The premier pre-empted some of the wider pessimism by noting that China met its growth targets last year, ignoring talk about hard landings for the economy. It would do so again this year, he promised, despite the difficult conditions. But he also left himself some wriggle room by avoiding commitment to a hard-and-fast growth number. Instead, Li said that coming in a little below bulls-eye would be acceptable. “The GDP growth target is around 7.5%. ‘Around’ means there is some flexibility and we have some tolerance,” he noted, adding that his priority is to create 10 million new jobs.

That being said, Li refused to sugarcoat the challenges ahead. Policymakers had to “ensure steady growth, ensure employment, avert inflation and defuse risks” whilst fighting to resolve major concerns like pollution too. “So we need to strike a proper balance amidst all these goals and objectives,” he warned. “This is not going to be easy.”

In one of his most significant statements Li warned that “isolated cases of default were inevitable”. This was a sea change. Previously top policymakers have stayed quiet on the subject of default and arranged bailouts for troubled borrowers. The result was moral hazard and a misallocation of credit, as investors assumed that bonds or trusts products are risk-free. That changed with the default of Chaori Solar’s bonds (see WiC229), the first such credit event in China’s corporate bond market. This happened while the NPC was in session and Li’s remarks made plain it would not be an isolated incident.

More generally, reform of China’s financial architecture remains at the heart of Li’s programme – dubbed Likonomics by some (see WiC204) and usually associated with a more market-led approach. There was confirmation of a new deposit insurance scheme to launch this year, which is seen as a further step towards freeing up interest rates on deposits. Plus the day after the NPC closed, the trading range for the renminbi exchange rate was widened, meaning more room for the market to determine its value.

Licences are also to be issued to five new private sector banks (see page 11), in a bid to boost competition in the financial sector and increase lending to small and medium-sized entrepreneurial firms.

But a spate of darker economic news upstaged some of the reform talk, leading to speculation that Li is going to struggle to get close to his target of 7.5% growth for the year.

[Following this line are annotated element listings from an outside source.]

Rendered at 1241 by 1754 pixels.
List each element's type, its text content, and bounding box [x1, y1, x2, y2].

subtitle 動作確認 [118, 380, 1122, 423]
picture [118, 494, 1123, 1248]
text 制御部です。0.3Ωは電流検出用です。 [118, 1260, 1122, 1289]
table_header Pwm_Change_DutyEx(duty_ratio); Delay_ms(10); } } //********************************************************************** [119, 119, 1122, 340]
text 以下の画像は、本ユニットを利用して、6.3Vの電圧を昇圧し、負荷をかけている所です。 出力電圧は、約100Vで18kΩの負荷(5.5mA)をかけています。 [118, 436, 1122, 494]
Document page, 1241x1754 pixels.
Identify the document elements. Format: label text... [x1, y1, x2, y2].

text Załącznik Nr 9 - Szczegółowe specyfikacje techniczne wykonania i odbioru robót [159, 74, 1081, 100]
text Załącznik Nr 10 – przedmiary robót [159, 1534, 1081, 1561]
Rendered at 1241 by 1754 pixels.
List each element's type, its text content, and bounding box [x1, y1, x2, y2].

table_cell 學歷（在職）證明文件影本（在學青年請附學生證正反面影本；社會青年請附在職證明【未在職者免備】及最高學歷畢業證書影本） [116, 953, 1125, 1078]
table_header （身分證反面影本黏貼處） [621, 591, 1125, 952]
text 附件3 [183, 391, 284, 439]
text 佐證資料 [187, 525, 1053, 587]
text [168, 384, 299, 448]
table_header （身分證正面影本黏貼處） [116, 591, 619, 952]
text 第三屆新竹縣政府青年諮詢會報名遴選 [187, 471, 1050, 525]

Last week, HSBC economists Qu Hongbin and Sun Junwei agreed that the economic picture is disappointing but said there’s no need to panic yet. For a start, March’s numbers will offer us a better insight because economic activity will be getting back to more normal patterns after the Chinese New Year holidays. And Beijing also has the policy flexibility to counter a steeper slowdown, they said. Inflation is benign and there is scope for targeted investment in initiatives like building subways and alleviating air pollution, to give the economy a boost.

That view was vindicated yesterday as the State Council vowed to acclerate the construction of projects that will stabilise growth.